La abogada y activista congoleña Yvette Mushigo, que trabaja por la defensa de los derechos de las mujeres y que ha sido reconocida con el Premio Mundo Negro a la Fraternidad 2022, ha destacado que la presencia del Papa Francisco en República Democrática del Congo es ya «un mensaje de paz» para el país.
«La presencia del Papa es ya para nosotros un mensaje de paz porque aspiramos a la paz, estamos hartos de volver atrás, de las situaciones de conflicto, necesitamos retomar un proceso de paz durable», ha subrayado Mushigo, este martes, en una rueda de prensa, con motivo de su presencia en Madrid para recoger el próximo 4 de febrero el premio que le concede la revista Mundo Negro, en el marco del 35 Encuentro África.
Mushigo ha explicado que en medio de una sociedad «muy creyente» como la congoleña, el Papa puede convertirse en un «interlocutor» para que «las víctimas sientan seguridad» y para pedir a las autoridades que «favorezcan la vía diplomática».
La activista congoleña ha lamentado que Francisco no pueda visitar el este del país pero entiende que no pueda hacerlo debido a la situación de inseguridad. En todo caso, espera que lleve al país «consuelo» y un mensaje que fomente la «cohesión social».
Mushigo, que coordina la Synergie des Femmes por la Paix et la Réconciliation (SPR), que promueve los derechos de las mujeres en el este de República Democrática del Congo, ha alertado de la violencia que sufren las mujeres en esta región del país africano: violencia sexual y violencia dentro de sus propias casas por parte de sus maridos.

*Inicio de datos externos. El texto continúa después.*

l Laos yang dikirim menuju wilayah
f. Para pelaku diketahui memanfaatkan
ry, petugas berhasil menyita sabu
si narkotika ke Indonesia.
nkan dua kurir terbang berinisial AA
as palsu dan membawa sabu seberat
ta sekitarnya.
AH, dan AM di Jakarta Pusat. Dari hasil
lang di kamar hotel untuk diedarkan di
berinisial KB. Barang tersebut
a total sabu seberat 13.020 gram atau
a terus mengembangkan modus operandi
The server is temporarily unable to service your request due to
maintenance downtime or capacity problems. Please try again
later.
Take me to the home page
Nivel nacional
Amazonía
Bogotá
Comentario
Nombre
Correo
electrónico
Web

VIOLENCIA MÁS ALLÁ DE LAS BALAS «Las mujeres son las que sufren más violencia, no solo debido al conflicto armado, sufren otras muchas violencias relacionadas con el sistema patriarcal que se impone. Cuando a la mujer le preguntan si quiere paz dicen que lo primero es estar bien con el marido, comer todos los días, que no la peguen. Las violencias van más allá del ruido de las balas», ha advertido.
Nacida en una familia religiosa e hija de un profesor, Mushigo creció aprendiendo a respetar al otro y con una mirada centrada en la justicia, lo que la llevó a cursar estudios de Derecho. Posteriormente, se especializó en la lucha en defensa de los derechos de las mujeres que son las principales víctimas, en medio del conflicto armado casi permanente que viven en el este del país.

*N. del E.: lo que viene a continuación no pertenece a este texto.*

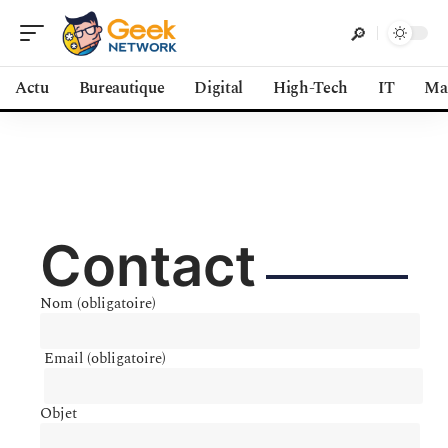
Actu
Bureautique
Digital
High-Tech
IT
Ma
Contact
Nom (obligatoire)
Email (obligatoire)
Objet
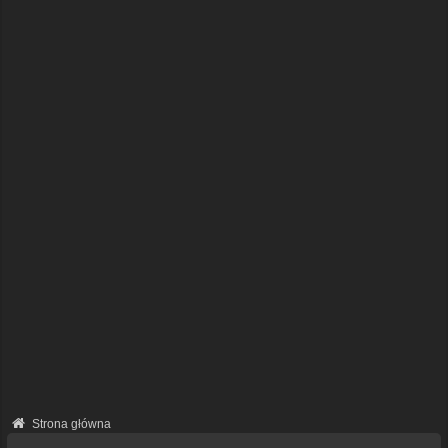
Strona główna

Ahora, Mushigo trabaja para que las mujeres dejen de estar en «segundo plano», para que «rompan el silencio» y se conviertan en «agentes de cambio». «Tenemos encuentros con mujeres para hablar de paz, de liderazgo, de la mujer transformadora, las mujeres necesitan estar juntas, y estos encuentros nos ayudan a socializar, a hablar de paz y a afirmarnos como mujeres», ha remarcado.
Asimismo, ha comentado los resultados de una iniciativa que pusieron en marcha ‘Mujeres al teléfono’, a través de la cual, las mujeres podían enviar un SMS expresando los problemas de violencia que sufren.

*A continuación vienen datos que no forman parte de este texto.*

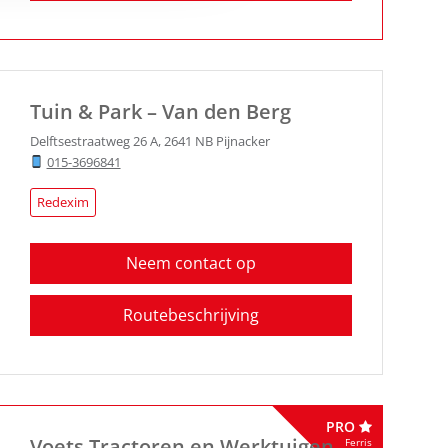
Tuin & Park – Van den Berg
Delftsestraatweg 26 A
,
2641 NB
Pijnacker
015-3696841
Redexim
Neem contact op
Routebeschrijving
PRO
Voets Tractoren en Werktuigen
Ferris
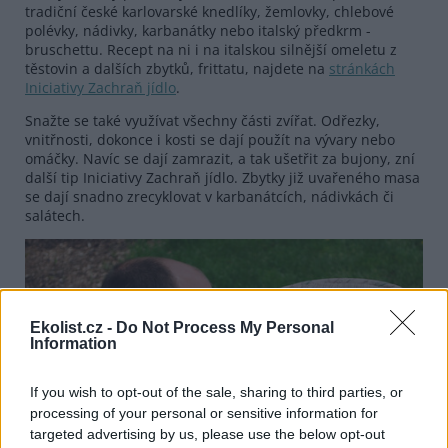
tradiční české karlovarské knedlíky, žemlovky, chlebové
polévky, nádivky, karbanátky nebo italský předkrm -
bruschettu. Recept na ni i na italskou silnější omeletu z
těstovin a dalších zbytků, frittatu, najdete na
stránkách
Iniciativy Zachraň jídlo
.
Snažte se také využívat všechny části zvířat. Odřezky,
vnitřnosti, dokonce i kosti se dají použít na vývary nebo
omáčky. Navíc se dají zamrazit, a tak ušetřit za bujony, zní
další tip Iniciativy Zachraň jídlo. Zbytky již uvařeného masa
se dají snadno zrecyklovat v karbanátcích, nádivkách či
salátech.
Ekolist.cz -
Do Not Process My Personal
Information
If you wish to opt-out of the sale, sharing to third parties, or
processing of your personal or sensitive information for
targeted advertising by us, please use the below opt-out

A partir de este programa, descubrieron que las violencias más comunes eran las domésticas, acentuadas por el conflicto armado. Mushigo ha indicado que esta violencia doméstica crece cuando el marido no es capaz de jugar el rol de «protector». De hecho, ha recordado que, recientemente, una mujer periodista fue asesinada por su marido por haber llegado tarde del trabajo.
Para lograr un cambio y acabar con esta «masculinidad tóxica», la abogada congoleña propone que los líderes religiosos y los hombres que tienen la autoridad para proteger la tradición, transmitan mensajes en los que se valore a las mujeres. También ha apostado por trabajar con los propios hombres para «potenciar la masculinidad positiva» y con los jóvenes para que no sean manipulados, pues, según ha advertido, al no tener un trabajo, acaban con un arma en las carreteras violando y robando a las mujeres.
Además, Mushigo ha insistido en la importancia de la educación a los hijos, y ha animado a las mujeres a jugar un rol aunque sea a través de la educación de los niños, implicándolos en las tareas del hogar.